◆ **Data under study**:
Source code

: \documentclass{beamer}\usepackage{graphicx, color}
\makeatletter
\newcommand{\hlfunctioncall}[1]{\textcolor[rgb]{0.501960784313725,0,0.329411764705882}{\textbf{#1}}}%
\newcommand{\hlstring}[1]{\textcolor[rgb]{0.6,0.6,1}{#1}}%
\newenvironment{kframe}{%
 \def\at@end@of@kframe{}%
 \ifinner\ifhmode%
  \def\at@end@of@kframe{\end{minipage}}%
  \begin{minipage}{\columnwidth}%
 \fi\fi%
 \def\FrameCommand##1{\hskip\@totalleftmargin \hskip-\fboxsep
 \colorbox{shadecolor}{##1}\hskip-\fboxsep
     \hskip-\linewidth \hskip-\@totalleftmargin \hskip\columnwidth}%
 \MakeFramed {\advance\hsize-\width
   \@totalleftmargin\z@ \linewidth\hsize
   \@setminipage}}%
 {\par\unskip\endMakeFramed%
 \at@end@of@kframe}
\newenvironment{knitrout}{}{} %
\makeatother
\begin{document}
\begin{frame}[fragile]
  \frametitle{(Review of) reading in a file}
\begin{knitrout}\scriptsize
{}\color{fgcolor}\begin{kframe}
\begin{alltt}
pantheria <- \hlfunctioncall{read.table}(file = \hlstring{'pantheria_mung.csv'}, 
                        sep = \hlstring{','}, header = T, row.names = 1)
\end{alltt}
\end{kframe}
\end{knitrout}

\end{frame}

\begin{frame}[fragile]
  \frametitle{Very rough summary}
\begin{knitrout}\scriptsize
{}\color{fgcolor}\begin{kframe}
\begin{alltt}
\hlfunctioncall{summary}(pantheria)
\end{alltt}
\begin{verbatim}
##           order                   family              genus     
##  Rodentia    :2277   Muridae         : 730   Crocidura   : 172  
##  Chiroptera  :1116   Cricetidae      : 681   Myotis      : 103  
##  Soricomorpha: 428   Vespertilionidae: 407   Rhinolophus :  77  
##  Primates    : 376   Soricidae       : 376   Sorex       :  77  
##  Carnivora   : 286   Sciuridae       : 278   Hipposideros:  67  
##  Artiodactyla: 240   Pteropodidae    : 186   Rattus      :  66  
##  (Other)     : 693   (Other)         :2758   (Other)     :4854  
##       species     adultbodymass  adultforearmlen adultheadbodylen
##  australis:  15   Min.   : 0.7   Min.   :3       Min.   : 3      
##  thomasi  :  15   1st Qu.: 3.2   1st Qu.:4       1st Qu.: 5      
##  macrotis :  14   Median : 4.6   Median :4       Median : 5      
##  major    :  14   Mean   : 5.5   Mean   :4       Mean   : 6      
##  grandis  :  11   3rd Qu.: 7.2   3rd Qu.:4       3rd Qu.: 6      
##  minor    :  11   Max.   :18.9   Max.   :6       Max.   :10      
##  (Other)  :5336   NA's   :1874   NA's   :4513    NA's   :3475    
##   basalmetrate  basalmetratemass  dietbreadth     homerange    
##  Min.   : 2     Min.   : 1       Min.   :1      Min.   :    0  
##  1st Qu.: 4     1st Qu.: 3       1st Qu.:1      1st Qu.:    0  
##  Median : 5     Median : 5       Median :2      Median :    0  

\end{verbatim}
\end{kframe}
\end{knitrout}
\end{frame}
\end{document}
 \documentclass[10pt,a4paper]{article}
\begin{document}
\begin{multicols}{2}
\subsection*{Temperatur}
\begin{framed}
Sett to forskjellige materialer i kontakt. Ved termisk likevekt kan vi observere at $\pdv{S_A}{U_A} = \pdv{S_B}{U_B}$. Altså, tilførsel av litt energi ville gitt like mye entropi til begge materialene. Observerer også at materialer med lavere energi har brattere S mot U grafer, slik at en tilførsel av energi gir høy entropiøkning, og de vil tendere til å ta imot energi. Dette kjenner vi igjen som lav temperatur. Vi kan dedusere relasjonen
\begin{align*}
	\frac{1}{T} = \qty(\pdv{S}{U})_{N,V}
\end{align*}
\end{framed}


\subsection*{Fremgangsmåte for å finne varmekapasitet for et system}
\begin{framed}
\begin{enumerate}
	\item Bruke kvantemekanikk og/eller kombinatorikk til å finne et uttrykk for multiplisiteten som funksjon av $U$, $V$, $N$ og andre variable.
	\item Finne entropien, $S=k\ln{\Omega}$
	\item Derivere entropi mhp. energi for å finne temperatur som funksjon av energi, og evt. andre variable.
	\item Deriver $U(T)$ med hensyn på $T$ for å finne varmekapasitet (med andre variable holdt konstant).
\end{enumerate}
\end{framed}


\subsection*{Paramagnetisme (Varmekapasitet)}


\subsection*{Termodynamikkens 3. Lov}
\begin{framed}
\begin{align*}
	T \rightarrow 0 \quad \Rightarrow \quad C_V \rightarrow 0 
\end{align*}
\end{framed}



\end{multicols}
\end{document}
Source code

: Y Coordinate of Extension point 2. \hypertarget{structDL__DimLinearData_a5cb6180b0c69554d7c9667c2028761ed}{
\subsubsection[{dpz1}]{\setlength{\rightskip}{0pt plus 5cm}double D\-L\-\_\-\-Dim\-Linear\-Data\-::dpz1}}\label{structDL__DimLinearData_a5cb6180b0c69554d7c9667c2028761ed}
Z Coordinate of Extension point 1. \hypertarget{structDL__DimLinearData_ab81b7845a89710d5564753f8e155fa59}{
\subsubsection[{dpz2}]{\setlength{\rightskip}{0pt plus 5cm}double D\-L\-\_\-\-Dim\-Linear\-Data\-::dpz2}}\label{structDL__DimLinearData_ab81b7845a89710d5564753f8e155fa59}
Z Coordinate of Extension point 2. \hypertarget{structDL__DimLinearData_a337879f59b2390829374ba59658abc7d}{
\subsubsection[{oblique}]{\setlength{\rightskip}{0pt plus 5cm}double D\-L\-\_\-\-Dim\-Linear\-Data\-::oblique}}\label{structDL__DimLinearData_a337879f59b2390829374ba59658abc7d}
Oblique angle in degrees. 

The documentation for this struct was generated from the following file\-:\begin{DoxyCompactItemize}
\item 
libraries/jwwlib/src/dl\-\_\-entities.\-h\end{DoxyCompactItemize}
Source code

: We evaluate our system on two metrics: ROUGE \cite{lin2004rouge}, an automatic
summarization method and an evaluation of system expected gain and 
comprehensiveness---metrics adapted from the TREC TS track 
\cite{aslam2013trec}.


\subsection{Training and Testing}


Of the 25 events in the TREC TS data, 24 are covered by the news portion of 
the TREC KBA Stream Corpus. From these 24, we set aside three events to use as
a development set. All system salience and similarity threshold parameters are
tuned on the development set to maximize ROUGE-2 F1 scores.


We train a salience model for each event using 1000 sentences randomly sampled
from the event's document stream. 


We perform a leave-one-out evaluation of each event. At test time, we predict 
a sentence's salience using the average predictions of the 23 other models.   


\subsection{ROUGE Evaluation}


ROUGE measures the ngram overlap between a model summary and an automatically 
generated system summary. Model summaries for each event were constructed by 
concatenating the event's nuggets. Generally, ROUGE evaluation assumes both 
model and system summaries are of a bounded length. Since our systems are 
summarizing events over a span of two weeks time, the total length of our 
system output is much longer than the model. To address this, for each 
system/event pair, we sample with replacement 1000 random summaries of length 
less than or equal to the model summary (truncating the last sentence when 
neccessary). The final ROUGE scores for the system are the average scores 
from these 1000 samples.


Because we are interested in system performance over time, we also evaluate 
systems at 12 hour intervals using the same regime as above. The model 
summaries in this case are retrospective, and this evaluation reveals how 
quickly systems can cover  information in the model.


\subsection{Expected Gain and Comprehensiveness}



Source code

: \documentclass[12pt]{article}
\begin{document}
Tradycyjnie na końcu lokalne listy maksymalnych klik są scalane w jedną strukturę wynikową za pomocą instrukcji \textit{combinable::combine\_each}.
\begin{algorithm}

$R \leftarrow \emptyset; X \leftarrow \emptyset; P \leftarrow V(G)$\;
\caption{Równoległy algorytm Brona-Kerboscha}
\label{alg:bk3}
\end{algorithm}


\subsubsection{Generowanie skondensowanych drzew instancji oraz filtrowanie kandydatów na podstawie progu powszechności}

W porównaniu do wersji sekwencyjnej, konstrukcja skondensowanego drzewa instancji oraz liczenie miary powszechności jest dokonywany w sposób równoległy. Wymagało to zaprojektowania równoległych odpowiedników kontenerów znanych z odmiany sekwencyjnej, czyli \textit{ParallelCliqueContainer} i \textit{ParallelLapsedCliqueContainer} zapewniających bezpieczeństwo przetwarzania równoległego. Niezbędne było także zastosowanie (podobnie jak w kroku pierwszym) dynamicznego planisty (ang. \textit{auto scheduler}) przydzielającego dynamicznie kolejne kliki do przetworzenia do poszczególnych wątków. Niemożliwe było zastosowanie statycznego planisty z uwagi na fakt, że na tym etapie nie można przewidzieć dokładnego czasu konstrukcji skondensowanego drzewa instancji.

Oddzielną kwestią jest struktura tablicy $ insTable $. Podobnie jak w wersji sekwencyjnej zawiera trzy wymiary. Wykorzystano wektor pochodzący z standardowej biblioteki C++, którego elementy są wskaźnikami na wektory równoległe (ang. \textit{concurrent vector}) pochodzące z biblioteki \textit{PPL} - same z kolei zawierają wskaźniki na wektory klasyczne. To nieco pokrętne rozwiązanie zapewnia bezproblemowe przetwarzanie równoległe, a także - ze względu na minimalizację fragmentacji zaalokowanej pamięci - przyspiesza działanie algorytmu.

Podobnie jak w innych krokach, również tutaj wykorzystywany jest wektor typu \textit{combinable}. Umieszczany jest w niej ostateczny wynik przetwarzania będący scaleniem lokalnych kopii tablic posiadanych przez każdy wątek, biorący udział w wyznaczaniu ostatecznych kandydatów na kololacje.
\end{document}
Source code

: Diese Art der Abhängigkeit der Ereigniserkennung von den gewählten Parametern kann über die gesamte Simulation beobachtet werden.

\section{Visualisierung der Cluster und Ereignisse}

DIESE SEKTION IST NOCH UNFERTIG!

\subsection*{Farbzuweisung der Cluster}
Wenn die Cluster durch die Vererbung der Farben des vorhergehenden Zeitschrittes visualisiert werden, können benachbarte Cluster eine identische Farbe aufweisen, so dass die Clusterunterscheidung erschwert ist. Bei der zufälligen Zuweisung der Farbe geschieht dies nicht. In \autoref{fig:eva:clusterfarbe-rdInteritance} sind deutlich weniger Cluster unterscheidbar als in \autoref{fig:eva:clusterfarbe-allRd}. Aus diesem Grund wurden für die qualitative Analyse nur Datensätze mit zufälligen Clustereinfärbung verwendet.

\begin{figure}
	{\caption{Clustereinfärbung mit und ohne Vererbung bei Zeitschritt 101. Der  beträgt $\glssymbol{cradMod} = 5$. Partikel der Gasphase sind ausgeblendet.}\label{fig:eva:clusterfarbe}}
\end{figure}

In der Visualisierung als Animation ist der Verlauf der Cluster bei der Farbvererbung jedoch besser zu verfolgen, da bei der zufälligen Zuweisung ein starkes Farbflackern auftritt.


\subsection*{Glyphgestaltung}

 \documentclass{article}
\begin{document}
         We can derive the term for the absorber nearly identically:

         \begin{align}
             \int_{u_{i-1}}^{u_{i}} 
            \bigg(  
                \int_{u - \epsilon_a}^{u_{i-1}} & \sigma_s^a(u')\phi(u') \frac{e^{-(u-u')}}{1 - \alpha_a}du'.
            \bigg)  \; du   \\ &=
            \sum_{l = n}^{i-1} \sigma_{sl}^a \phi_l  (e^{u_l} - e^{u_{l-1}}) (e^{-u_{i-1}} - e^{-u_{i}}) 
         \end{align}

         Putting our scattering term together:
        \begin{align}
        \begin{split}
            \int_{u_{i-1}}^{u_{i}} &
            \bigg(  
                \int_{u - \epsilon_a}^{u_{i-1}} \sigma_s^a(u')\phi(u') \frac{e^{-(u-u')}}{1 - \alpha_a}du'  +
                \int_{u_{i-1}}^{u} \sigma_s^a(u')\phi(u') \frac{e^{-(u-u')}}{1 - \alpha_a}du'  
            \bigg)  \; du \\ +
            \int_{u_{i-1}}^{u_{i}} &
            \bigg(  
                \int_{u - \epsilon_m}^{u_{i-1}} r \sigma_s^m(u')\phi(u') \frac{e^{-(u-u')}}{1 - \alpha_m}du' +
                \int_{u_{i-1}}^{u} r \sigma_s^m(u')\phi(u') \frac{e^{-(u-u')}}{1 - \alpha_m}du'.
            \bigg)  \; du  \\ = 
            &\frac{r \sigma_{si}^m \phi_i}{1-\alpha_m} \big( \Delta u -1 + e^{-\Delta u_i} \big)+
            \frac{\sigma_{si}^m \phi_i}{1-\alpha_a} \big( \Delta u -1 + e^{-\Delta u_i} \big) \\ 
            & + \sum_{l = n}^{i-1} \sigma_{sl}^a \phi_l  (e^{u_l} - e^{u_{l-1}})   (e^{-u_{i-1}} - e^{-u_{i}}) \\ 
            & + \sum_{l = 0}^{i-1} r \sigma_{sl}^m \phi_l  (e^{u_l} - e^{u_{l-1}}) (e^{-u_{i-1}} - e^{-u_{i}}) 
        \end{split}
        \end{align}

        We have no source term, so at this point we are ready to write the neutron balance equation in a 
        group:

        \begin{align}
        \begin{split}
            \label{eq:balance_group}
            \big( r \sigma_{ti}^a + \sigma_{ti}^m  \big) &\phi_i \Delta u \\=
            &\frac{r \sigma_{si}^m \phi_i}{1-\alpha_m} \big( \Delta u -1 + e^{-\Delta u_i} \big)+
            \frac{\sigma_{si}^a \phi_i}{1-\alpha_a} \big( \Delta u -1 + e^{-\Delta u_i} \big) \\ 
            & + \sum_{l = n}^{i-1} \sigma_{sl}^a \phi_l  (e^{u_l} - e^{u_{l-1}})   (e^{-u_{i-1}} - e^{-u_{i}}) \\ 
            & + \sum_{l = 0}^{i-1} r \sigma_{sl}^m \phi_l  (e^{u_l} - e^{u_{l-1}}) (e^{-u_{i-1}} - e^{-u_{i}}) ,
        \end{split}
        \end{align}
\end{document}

◆ **What is being asked**:
Determine the number of lines in the data that contain "than" as a word or string, and state only that number.

◆ **Answer below**:
2